Top of Material provided

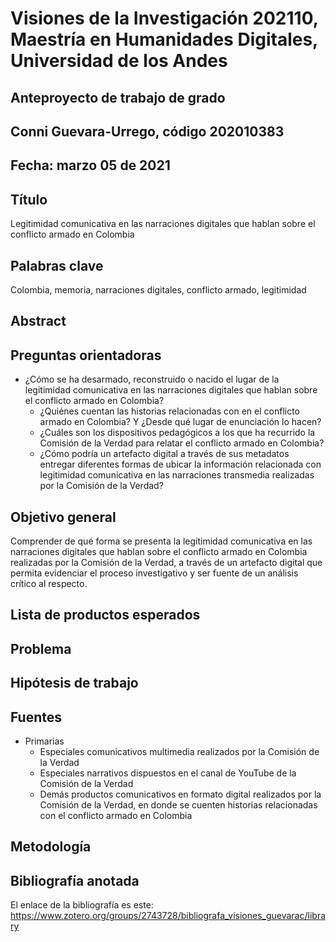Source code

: # Visiones de la Investigación 202110, Maestría en Humanidades Digitales, Universidad de los Andes
## Anteproyecto de trabajo de grado
## Conni Guevara-Urrego, código 202010383
## Fecha: marzo 05 de 2021
## Título

Legitimidad comunicativa en las narraciones digitales que hablan sobre el conflicto armado en Colombia

## Palabras clave

Colombia, memoria, narraciones digitales, conflicto armado, legitimidad

## Abstract
## Preguntas orientadoras

* ¿Cómo se ha desarmado, reconstruido o nacido el lugar de la legitimidad comunicativa en las narraciones digitales que hablan sobre el conflicto armado en Colombia?
  * ¿Quiénes cuentan las historias relacionadas con en el conflicto armado en Colombia? Y ¿Desde qué lugar de enunciación lo hacen?
  * ¿Cuáles son los dispositivos pedagógicos a los que ha recurrido la Comisión de la Verdad para relatar el conflicto armado en Colombia?
  * ¿Cómo podría un artefacto digital a través de sus metadatos entregar diferentes formas de ubicar la información relacionada con legitimidad comunicativa en las narraciones transmedia realizadas por la Comisión de la Verdad?



## Objetivo general

Comprender de qué forma se presenta la legitimidad comunicativa en las narraciones digitales que hablan sobre el conflicto armado en Colombia realizadas por la Comisión de la Verdad, a través de un artefacto digital que permita evidenciar el proceso investigativo y ser fuente de un análisis crítico al respecto. 

## Lista de productos esperados
## Problema
## Hipótesis de trabajo
## Fuentes

* Primarias
  * Especiales comunicativos multimedia realizados por la Comisión de la Verdad
  * Especiales narrativos dispuestos en el canal de YouTube de la Comisión de la Verdad
  * Demás productos comunicativos en formato digital realizados por la Comisión de la Verdad, en donde se cuenten historias relacionadas con el conflicto armado en Colombia


## Metodología
## Bibliografía anotada

El enlace de la bibliografía es este: https://www.zotero.org/groups/2743728/bibliografa_visiones_guevarac/library
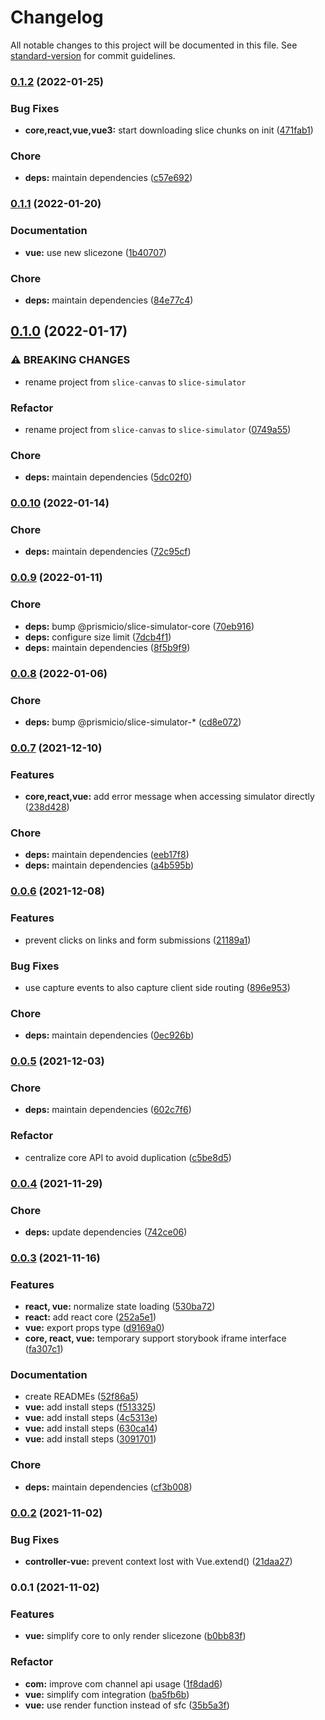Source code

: # Changelog

All notable changes to this project will be documented in this file. See [standard-version](https://github.com/conventional-changelog/standard-version) for commit guidelines.

### [0.1.2](https://github.com/prismicio/slice-simulator/compare/@prismicio/slice-simulator-vue@0.1.1...@prismicio/slice-simulator-vue@0.1.2) (2022-01-25)


### Bug Fixes

* **core,react,vue,vue3:** start downloading slice chunks on init ([471fab1](https://github.com/prismicio/slice-simulator/commit/471fab1baa8466635dc0c726598dd4a311ede771))


### Chore

* **deps:** maintain dependencies ([c57e692](https://github.com/prismicio/slice-simulator/commit/c57e692e786521e6c69284bd91b5e51b17873a1c))

### [0.1.1](https://github.com/prismicio/slice-simulator/compare/@prismicio/slice-simulator-vue@0.1.0...@prismicio/slice-simulator-vue@0.1.1) (2022-01-20)


### Documentation

* **vue:** use new slicezone ([1b40707](https://github.com/prismicio/slice-simulator/commit/1b407079da6981a40d9265a240966095b1d34d54))


### Chore

* **deps:** maintain dependencies ([84e77c4](https://github.com/prismicio/slice-simulator/commit/84e77c4bc364580cac0396a13dd51524bf7a0efc))

## [0.1.0](https://github.com/prismicio/slice-simulator/compare/@prismicio/slice-canvas-renderer-vue@0.0.10...@prismicio/slice-simulator-vue@0.1.0) (2022-01-17)


### ⚠ BREAKING CHANGES

* rename project from `slice-canvas` to `slice-simulator`

### Refactor

* rename project from `slice-canvas` to `slice-simulator` ([0749a55](https://github.com/prismicio/slice-simulator/commit/0749a55dcd7a7088a86cf47ef43079f21303f266))


### Chore

* **deps:** maintain dependencies ([5dc02f0](https://github.com/prismicio/slice-simulator/commit/5dc02f04e5489db1879584958745509634cf0992))

### [0.0.10](https://github.com/prismicio/slice-simulator/compare/@prismicio/slice-canvas-renderer-vue@0.0.9...@prismicio/slice-canvas-renderer-vue@0.0.10) (2022-01-14)


### Chore

* **deps:** maintain dependencies ([72c95cf](https://github.com/prismicio/slice-simulator/commit/72c95cf29fe2783ba695b6d80e8a4bfeebd4834a))

### [0.0.9](https://github.com/prismicio/slice-simulator/compare/@prismicio/slice-canvas-renderer-vue@0.0.8...@prismicio/slice-canvas-renderer-vue@0.0.9) (2022-01-11)


### Chore

* **deps:** bump @prismicio/slice-simulator-core ([70eb916](https://github.com/prismicio/slice-simulator/commit/70eb916d1d88e4d1147f5c93fa153ade2b4ee483))
* **deps:** configure size limit ([7dcb4f1](https://github.com/prismicio/slice-simulator/commit/7dcb4f1cec753fe1b0361f361958e318a721e47e))
* **deps:** maintain dependencies ([8f5b9f9](https://github.com/prismicio/slice-simulator/commit/8f5b9f969b01bb4b4d6adf65ac957cb66dac9b4c))

### [0.0.8](https://github.com/prismicio/slice-simulator/compare/@prismicio/slice-canvas-renderer-vue@0.0.7...@prismicio/slice-canvas-renderer-vue@0.0.8) (2022-01-06)


### Chore

* **deps:** bump @prismicio/slice-simulator-* ([cd8e072](https://github.com/prismicio/slice-simulator/commit/cd8e0725e9adc0c3ab1f955ae80988989666afef))

### [0.0.7](https://github.com/prismicio/slice-simulator/compare/@prismicio/slice-canvas-renderer-vue@0.0.6...@prismicio/slice-canvas-renderer-vue@0.0.7) (2021-12-10)


### Features

* **core,react,vue:** add error message when accessing simulator directly ([238d428](https://github.com/prismicio/slice-simulator/commit/238d428a162f48f10bf32740574d7aa1e120139f))


### Chore

* **deps:** maintain dependencies ([eeb17f8](https://github.com/prismicio/slice-simulator/commit/eeb17f89af0b74a7fc89cf25ce93c001bdb1e9c1))
* **deps:** maintain dependencies ([a4b595b](https://github.com/prismicio/slice-simulator/commit/a4b595b8e39058c4148e994ed35158793ba77cba))

### [0.0.6](https://github.com/prismicio/slice-simulator/compare/@prismicio/slice-canvas-renderer-vue@0.0.5...@prismicio/slice-canvas-renderer-vue@0.0.6) (2021-12-08)


### Features

* prevent clicks on links and form submissions ([21189a1](https://github.com/prismicio/slice-simulator/commit/21189a1a1135fd5d05ba4e548fc61ecd798ca004))


### Bug Fixes

* use capture events to also capture client side routing ([896e953](https://github.com/prismicio/slice-simulator/commit/896e9534fe3be1d19af04138b00e7fc25bc4213e))


### Chore

* **deps:** maintain dependencies ([0ec926b](https://github.com/prismicio/slice-simulator/commit/0ec926bad7eb9d73ef65f729502e719b19216349))

### [0.0.5](https://github.com/prismicio/slice-simulator/compare/@prismicio/slice-canvas-renderer-vue@0.0.4...@prismicio/slice-canvas-renderer-vue@0.0.5) (2021-12-03)


### Chore

* **deps:** maintain dependencies ([602c7f6](https://github.com/prismicio/slice-simulator/commit/602c7f66291c432ae8c08f8291fc1c274446b411))


### Refactor

* centralize core API to avoid duplication ([c5be8d5](https://github.com/prismicio/slice-simulator/commit/c5be8d5e3b381bd925a7004739387a7664d72dd5))

### [0.0.4](https://github.com/prismicio/slice-simulator/compare/@prismicio/slice-canvas-renderer-vue@0.0.3...@prismicio/slice-canvas-renderer-vue@0.0.4) (2021-11-29)


### Chore

* **deps:** update dependencies ([742ce06](https://github.com/prismicio/slice-simulator/commit/742ce06b281bbaf018c2d2e33420b9a0f9f135da))

### [0.0.3](https://github.com/prismicio/slice-simulator/compare/@prismicio/slice-canvas-renderer-vue@0.0.2...@prismicio/slice-canvas-renderer-vue@0.0.3) (2021-11-16)


### Features

* **react, vue:** normalize state loading ([530ba72](https://github.com/prismicio/slice-simulator/commit/530ba7208d1eae1f1306bc4da32a11f29dce48be))
* **react:** add react core ([252a5e1](https://github.com/prismicio/slice-simulator/commit/252a5e19f228696b1c8ca182d8481e5ec7b5d5af))
* **vue:** export props type ([d9169a0](https://github.com/prismicio/slice-simulator/commit/d9169a0c4ef537b5bfbcacdee93183a8f7a50a7b))
* **core, react, vue:** temporary support storybook iframe interface ([fa307c1](https://github.com/prismicio/slice-simulator/commit/fa307c1133c102141dee1920ee9dbfd823abcec3))


### Documentation

* create READMEs ([52f86a5](https://github.com/prismicio/slice-simulator/commit/52f86a57eea2e0143514591e9b969ec193d701b8))
* **vue:** add install steps ([f513325](https://github.com/prismicio/slice-simulator/commit/f51332585bc475dba4fcef7566d4b0af3a2e22b3))
* **vue:** add install steps ([4c5313e](https://github.com/prismicio/slice-simulator/commit/4c5313eef7d42037194e3591d679687664693d94))
* **vue:** add install steps ([630ca14](https://github.com/prismicio/slice-simulator/commit/630ca14bdb588be9069deee71ae7c53de49adbb1))
* **vue:** add install steps ([3091701](https://github.com/prismicio/slice-simulator/commit/30917015adb00de23106a17973b899d315778694))


### Chore

* **deps:** maintain dependencies ([cf3b008](https://github.com/prismicio/slice-simulator/commit/cf3b008dbb015295d7ad905ca641dc62f7508260))

### [0.0.2](https://github.com/prismicio/slice-simulator/compare/@prismicio/slice-canvas-renderer-vue@0.0.1...@prismicio/slice-canvas-renderer-vue@0.0.2) (2021-11-02)


### Bug Fixes

* **controller-vue:** prevent context lost with Vue.extend() ([21daa27](https://github.com/prismicio/slice-simulator/commit/21daa27641688e940599110eb344965ae272e6db))

### 0.0.1 (2021-11-02)


### Features

* **vue:** simplify core to only render slicezone ([b0bb83f](https://github.com/prismicio/slice-simulator/commit/b0bb83f685e27e8e748c5abae7faa6e771f459b5))


### Refactor

* **com:** improve com channel api usage ([1f8dad6](https://github.com/prismicio/slice-simulator/commit/1f8dad61b37591f8ac65f28dfcd584127fb67a76))
* **vue:** simplify com integration ([ba5fb6b](https://github.com/prismicio/slice-simulator/commit/ba5fb6b052c4da96b10a5f5627108989831a52b4))
* **vue:** use render function instead of sfc ([35b5a3f](https://github.com/prismicio/slice-simulator/commit/35b5a3f0e678942e9059acb7d73157d15b8311a6))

Bottom of Material provided

Update the rows from the start of the rows through the line containing "## Bibliografía anotada" by replacing "narraciones digitales" with "relatos digitales" and leaving all other text unchanged. Omit the pictures from your answer.

Source code

: # Visiones de la Investigación 202110, Maestría en Humanidades Digitales, Universidad de los Andes
## Anteproyecto de trabajo de grado
## Conni Guevara-Urrego, código 202010383
## Fecha: marzo 05 de 2021
## Título

Legitimidad comunicativa en las relatos digitales que hablan sobre el conflicto armado en Colombia

## Palabras clave

Colombia, memoria, relatos digitales, conflicto armado, legitimidad

## Abstract
## Preguntas orientadoras

* ¿Cómo se ha desarmado, reconstruido o nacido el lugar de la legitimidad comunicativa en las relatos digitales que hablan sobre el conflicto armado en Colombia?
  * ¿Quiénes cuentan las historias relacionadas con en el conflicto armado en Colombia? Y ¿Desde qué lugar de enunciación lo hacen?
  * ¿Cuáles son los dispositivos pedagógicos a los que ha recurrido la Comisión de la Verdad para relatar el conflicto armado en Colombia?
  * ¿Cómo podría un artefacto digital a través de sus metadatos entregar diferentes formas de ubicar la información relacionada con legitimidad comunicativa en las narraciones transmedia realizadas por la Comisión de la Verdad?



## Objetivo general

Comprender de qué forma se presenta la legitimidad comunicativa en las relatos digitales que hablan sobre el conflicto armado en Colombia realizadas por la Comisión de la Verdad, a través de un artefacto digital que permita evidenciar el proceso investigativo y ser fuente de un análisis crítico al respecto. 

## Lista de productos esperados
## Problema
## Hipótesis de trabajo
## Fuentes

* Primarias
  * Especiales comunicativos multimedia realizados por la Comisión de la Verdad
  * Especiales narrativos dispuestos en el canal de YouTube de la Comisión de la Verdad
  * Demás productos comunicativos en formato digital realizados por la Comisión de la Verdad, en donde se cuenten historias relacionadas con el conflicto armado en Colombia


## Metodología
## Bibliografía anotada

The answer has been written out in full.